Provides a waiver of the overtime pay, meal period, rest period, and record keeping requirements for individuals who qualify as a personal assistant, except the minimum wage.

not another job Exceeded 20% of Working time:

But to retain the exemption, an “other work” amount, that is, no more than 20 percent of the employee’s work time. Household chores are considered “other jobs” that count against the 20 percent limit.

In general, domestic work exceeds 20 percent of the total weekly hours worked, exemptions are lost.

so, in Cardenas v. mission industries, 226 Cal.Application. 3,952,277 cal. rptr. 247 (1991), the court upheld the decision that a line worker did not qualify as a personal assistant because the employee did a substantial amount of work not related to child care, namely: grocery shopping, laundry, errands, cooking dinner for the whole family.

But personal assistants subject to Wage Order 5 (Public Janitorial Industry) and not Wage Order 15 (Household occupations) can work extra hours in an emergency, but must be paid time and a half for the excess hours.

internal employees Pay:

Section 3(A) AND (B) of Wage Order 15 entitles live-in employees to time and one-half for the first nine (9) hours worked on a sixth or seventh day, double time for hours that exceed nine on said days.

But resident household employees have a full overtime exemption under Section 13(b)(21) of the federal Fair Labor Standards Act, and a partial overtime exemption under Wage Ordinance 15.

And domestic workers who receive room and board can be paid once a month on a day designated in advance by the employer, under Section 205 of the California Labor Code.

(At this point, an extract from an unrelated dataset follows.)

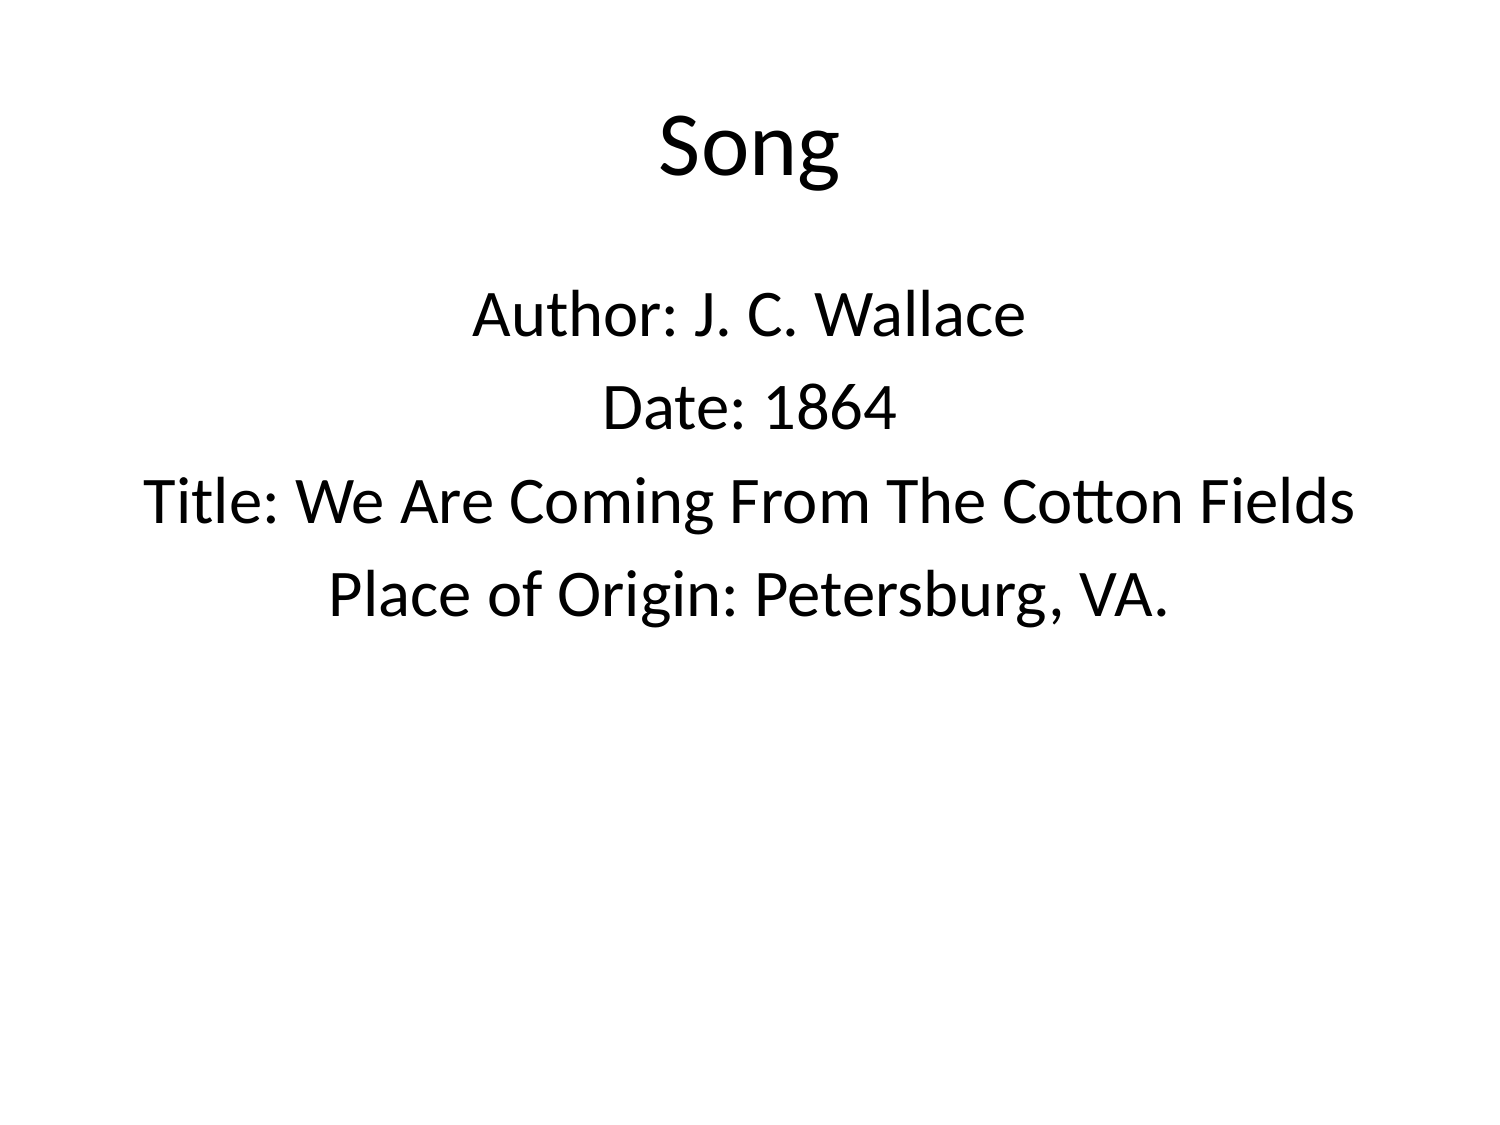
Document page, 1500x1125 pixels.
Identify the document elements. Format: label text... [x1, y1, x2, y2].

title Song [75, 45, 1425, 233]
list Author: J. C. Wallace Date: 1864 Title: We Are Coming From The Cotton Fields Place of Origin: Petersburg, VA. [75, 262, 1425, 1005]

who are not personal assistants:

The California Division of Labor Standards Enforcement (DLSE) has stated that licensed vocational nurses (LVNs) and workers who regularly administer medication or take temperature pulses or respiratory rates do not normally qualify as personal assistants.

But isolated medical assistance has been interpreted as being included in the work of “supervision” by a personal assistant.

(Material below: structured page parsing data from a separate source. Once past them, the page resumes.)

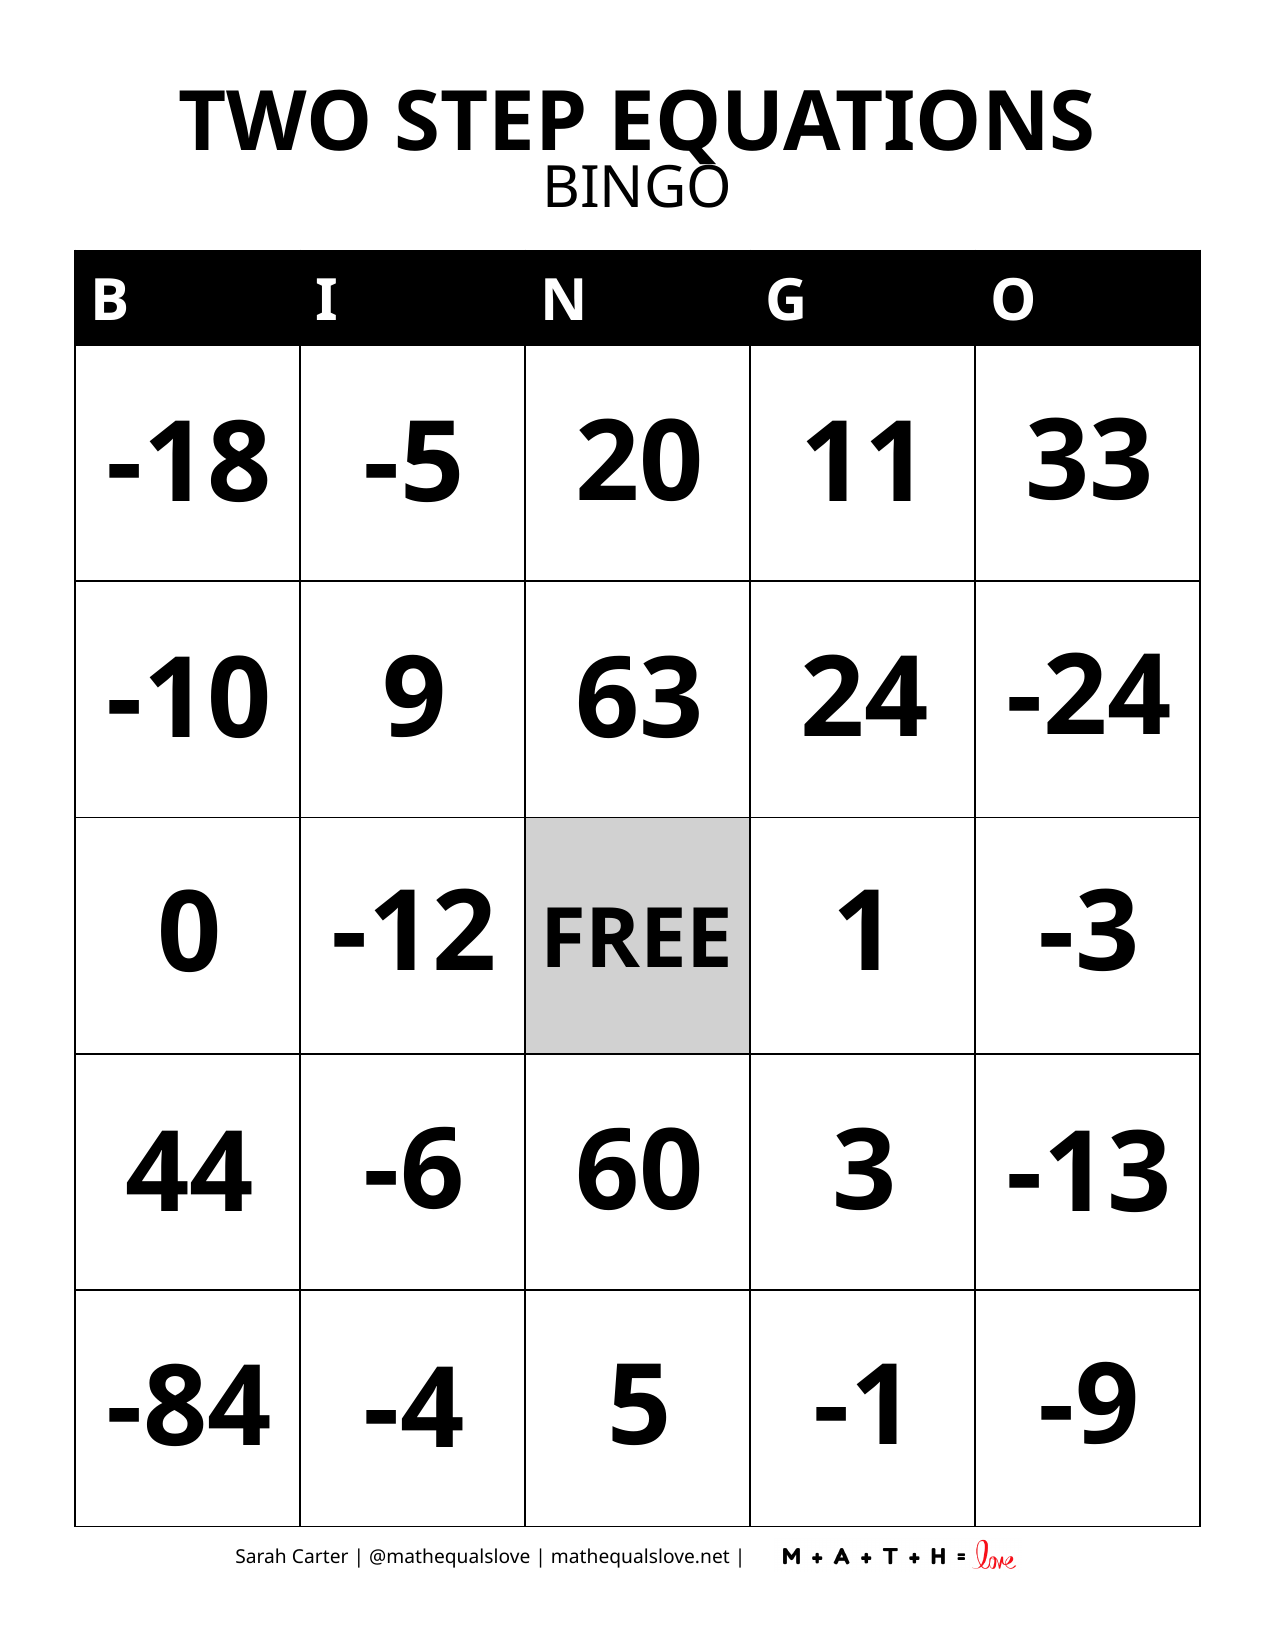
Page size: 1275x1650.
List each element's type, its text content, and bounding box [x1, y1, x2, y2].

text_box -9 [975, 1374, 1203, 1422]
table_cell [76, 1190, 299, 1289]
text_box 24 [750, 667, 978, 715]
table_cell [751, 1423, 974, 1526]
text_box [220, 1535, 1055, 1576]
text_box -13 [975, 1142, 1203, 1190]
text_box 1 [750, 902, 978, 950]
table_cell [301, 715, 524, 817]
table_cell [976, 818, 1199, 902]
text_box 5 [525, 1375, 750, 1423]
table_cell [526, 1291, 749, 1375]
table_cell [301, 818, 524, 902]
table_cell [751, 346, 974, 433]
table_header G [751, 251, 974, 344]
table_header N [526, 251, 749, 344]
text_box -24 [975, 665, 1203, 713]
text_box -84 [75, 1376, 303, 1424]
table_cell [976, 1190, 1199, 1289]
table_header B [76, 251, 299, 344]
table_cell [76, 1424, 299, 1526]
table_cell [76, 1291, 299, 1376]
text_box BINGO [74, 175, 1200, 226]
table_cell [751, 1189, 974, 1289]
table_cell [751, 715, 974, 817]
table_cell [976, 582, 1199, 665]
table_cell [751, 950, 974, 1053]
table_cell [976, 346, 1199, 430]
table_cell [526, 479, 749, 580]
table_cell [76, 582, 299, 668]
table_cell FREE [526, 818, 749, 1053]
table_cell [76, 716, 299, 817]
table_cell [526, 1423, 749, 1526]
text_box 20 [525, 431, 753, 479]
table_cell [976, 478, 1199, 580]
table_cell [301, 346, 524, 433]
table_cell [976, 1055, 1199, 1142]
text_box -6 [300, 1139, 528, 1187]
table_cell [526, 1055, 749, 1141]
table_cell [76, 818, 299, 903]
text_box 44 [75, 1142, 303, 1190]
text_box -3 [978, 902, 1203, 950]
text_box -18 [75, 432, 303, 480]
table_cell [301, 1187, 524, 1289]
text_box TWO STEP EQUATIONS [74, 59, 1200, 175]
table_cell [751, 481, 974, 580]
text_box -12 [300, 902, 528, 950]
table_cell [751, 582, 974, 667]
text_box 33 [975, 430, 1203, 478]
text_box -10 [75, 668, 303, 716]
text_box 11 [750, 433, 978, 481]
table_cell [976, 1291, 1199, 1374]
text_box 60 [525, 1141, 750, 1189]
table_header I [301, 251, 524, 344]
text_box 9 [300, 667, 528, 715]
table_cell [301, 481, 524, 580]
table_cell [76, 346, 299, 432]
text_box 63 [525, 668, 753, 716]
text_box 3 [750, 1141, 978, 1189]
text_box -1 [750, 1375, 978, 1423]
text_box 0 [75, 903, 303, 951]
table_cell [301, 1055, 524, 1139]
table_cell [526, 1189, 749, 1289]
table_cell [76, 1055, 299, 1142]
table_cell [301, 1426, 524, 1526]
table_cell [976, 950, 1199, 1053]
table_cell [976, 1422, 1199, 1526]
table_cell [526, 582, 749, 668]
table_cell [301, 950, 524, 1053]
table_cell [526, 716, 749, 817]
text_box -5 [300, 433, 528, 481]
table_cell [751, 1291, 974, 1375]
table_cell [76, 480, 299, 580]
table_cell [751, 818, 974, 902]
table_cell [526, 346, 749, 431]
table_cell [751, 1055, 974, 1141]
text_box -4 [300, 1378, 528, 1426]
table_cell [301, 1291, 524, 1378]
table_cell [976, 713, 1199, 817]
table_cell [76, 951, 299, 1053]
table_cell [301, 582, 524, 667]
table_header O [976, 251, 1199, 344]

Additionally, the exemption does not apply if the service is performed by trained personnel, such as a registered or practical nurse, but a certified nursing assistant (CNA) is not considered trained personnel, according to the Ninth Circuit in McCune v. Oregon Division of Senior Services, 894 F.2d 1107, 1111 (9th Cir. 1990).

Finally, the exemption does not apply to services that are not performed in a private home, nor to the care of minor children who are not mentally or physically ill.

Bedtime Compensation:

An internal employee is not considered to be working when they are free from all duties and are able to leave the premises for their personal purposes, including periods when they eat, sleep or entertain. These are not house worked.

Therefore, employers and employees are encouraged to agree to a reasonable accommodation under Wage Order 5 (Public Janitorial Industry), but not under Wage Order 15.

But the California Wage and Hour Division considers all sleep time as hours worked if an employee is required to be on duty for less than 24 consecutive hours.

If an employee is required to be on duty for 24 or more consecutive hours, the employee and employers may agree to exclude from the hours worked a sleep period of not more than eight hours, as well as to exclude the period for eating from the hours worked. worked.